◆ Job ◆
Word for word, reproduce each of the entries.

◆ Provided material ◆
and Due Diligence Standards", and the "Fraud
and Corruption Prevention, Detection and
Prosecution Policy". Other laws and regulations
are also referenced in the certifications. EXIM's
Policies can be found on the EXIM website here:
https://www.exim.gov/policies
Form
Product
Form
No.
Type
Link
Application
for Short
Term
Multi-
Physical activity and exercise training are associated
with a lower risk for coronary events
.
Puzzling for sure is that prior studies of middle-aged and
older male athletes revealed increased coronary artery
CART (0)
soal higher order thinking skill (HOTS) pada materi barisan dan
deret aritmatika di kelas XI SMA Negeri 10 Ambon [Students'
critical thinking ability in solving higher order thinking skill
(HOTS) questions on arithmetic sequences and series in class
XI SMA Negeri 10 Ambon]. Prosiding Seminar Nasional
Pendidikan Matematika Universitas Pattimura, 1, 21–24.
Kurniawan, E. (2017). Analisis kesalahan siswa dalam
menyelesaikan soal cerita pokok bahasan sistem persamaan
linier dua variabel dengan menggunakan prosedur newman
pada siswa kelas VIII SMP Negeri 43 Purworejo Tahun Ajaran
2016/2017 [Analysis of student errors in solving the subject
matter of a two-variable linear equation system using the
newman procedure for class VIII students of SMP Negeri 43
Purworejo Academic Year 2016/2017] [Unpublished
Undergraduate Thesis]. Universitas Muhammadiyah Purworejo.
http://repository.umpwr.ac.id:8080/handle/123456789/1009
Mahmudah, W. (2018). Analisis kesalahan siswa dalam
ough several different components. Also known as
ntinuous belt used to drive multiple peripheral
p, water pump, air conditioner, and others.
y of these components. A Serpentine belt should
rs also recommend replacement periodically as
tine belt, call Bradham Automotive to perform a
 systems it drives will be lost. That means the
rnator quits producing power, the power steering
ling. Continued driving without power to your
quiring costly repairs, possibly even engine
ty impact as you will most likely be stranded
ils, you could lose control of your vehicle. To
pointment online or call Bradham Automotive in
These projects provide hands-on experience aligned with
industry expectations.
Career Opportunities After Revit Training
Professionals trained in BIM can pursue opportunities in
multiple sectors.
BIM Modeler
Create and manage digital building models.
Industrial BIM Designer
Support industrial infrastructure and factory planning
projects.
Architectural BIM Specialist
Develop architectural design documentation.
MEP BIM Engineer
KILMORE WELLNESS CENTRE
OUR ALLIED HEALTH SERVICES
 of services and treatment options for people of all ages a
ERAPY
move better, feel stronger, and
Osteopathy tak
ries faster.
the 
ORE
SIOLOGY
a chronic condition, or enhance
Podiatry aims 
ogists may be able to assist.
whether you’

◆ Reply to the exercise ◆
and Due Diligence Standards", and the "Fraud
and Corruption Prevention, Detection and
Prosecution Policy". Other laws and regulations
are also referenced in the certifications. EXIM's
Policies can be found on the EXIM website here:
https://www.exim.gov/policies
Form
Product
Form
No.
Type
Link
Application
for Short
Term
Multi-
Physical activity and exercise training are associated
with a lower risk for coronary events
.
Puzzling for sure is that prior studies of middle-aged and
older male athletes revealed increased coronary artery
CART (0)
soal higher order thinking skill (HOTS) pada materi barisan dan
deret aritmatika di kelas XI SMA Negeri 10 Ambon [Students'
critical thinking ability in solving higher order thinking skill
(HOTS) questions on arithmetic sequences and series in class
XI SMA Negeri 10 Ambon]. Prosiding Seminar Nasional
Pendidikan Matematika Universitas Pattimura, 1, 21–24.
Kurniawan, E. (2017). Analisis kesalahan siswa dalam
menyelesaikan soal cerita pokok bahasan sistem persamaan
linier dua variabel dengan menggunakan prosedur newman
pada siswa kelas VIII SMP Negeri 43 Purworejo Tahun Ajaran
2016/2017 [Analysis of student errors in solving the subject
matter of a two-variable linear equation system using the
newman procedure for class VIII students of SMP Negeri 43
Purworejo Academic Year 2016/2017] [Unpublished
Undergraduate Thesis]. Universitas Muhammadiyah Purworejo.
http://repository.umpwr.ac.id:8080/handle/123456789/1009
Mahmudah, W. (2018). Analisis kesalahan siswa dalam
ough several different components. Also known as
ntinuous belt used to drive multiple peripheral
p, water pump, air conditioner, and others.
y of these components. A Serpentine belt should
rs also recommend replacement periodically as
tine belt, call Bradham Automotive to perform a
 systems it drives will be lost. That means the
rnator quits producing power, the power steering
ling. Continued driving without power to your
quiring costly repairs, possibly even engine
ty impact as you will most likely be stranded
ils, you could lose control of your vehicle. To
pointment online or call Bradham Automotive in
These projects provide hands-on experience aligned with
industry expectations.
Career Opportunities After Revit Training
Professionals trained in BIM can pursue opportunities in
multiple sectors.
BIM Modeler
Create and manage digital building models.
Industrial BIM Designer
Support industrial infrastructure and factory planning
projects.
Architectural BIM Specialist
Develop architectural design documentation.
MEP BIM Engineer
KILMORE WELLNESS CENTRE
OUR ALLIED HEALTH SERVICES
 of services and treatment options for people of all ages a
ERAPY
move better, feel stronger, and
Osteopathy tak
ries faster.
the 
ORE
SIOLOGY
a chronic condition, or enhance
Podiatry aims 
ogists may be able to assist.
whether you’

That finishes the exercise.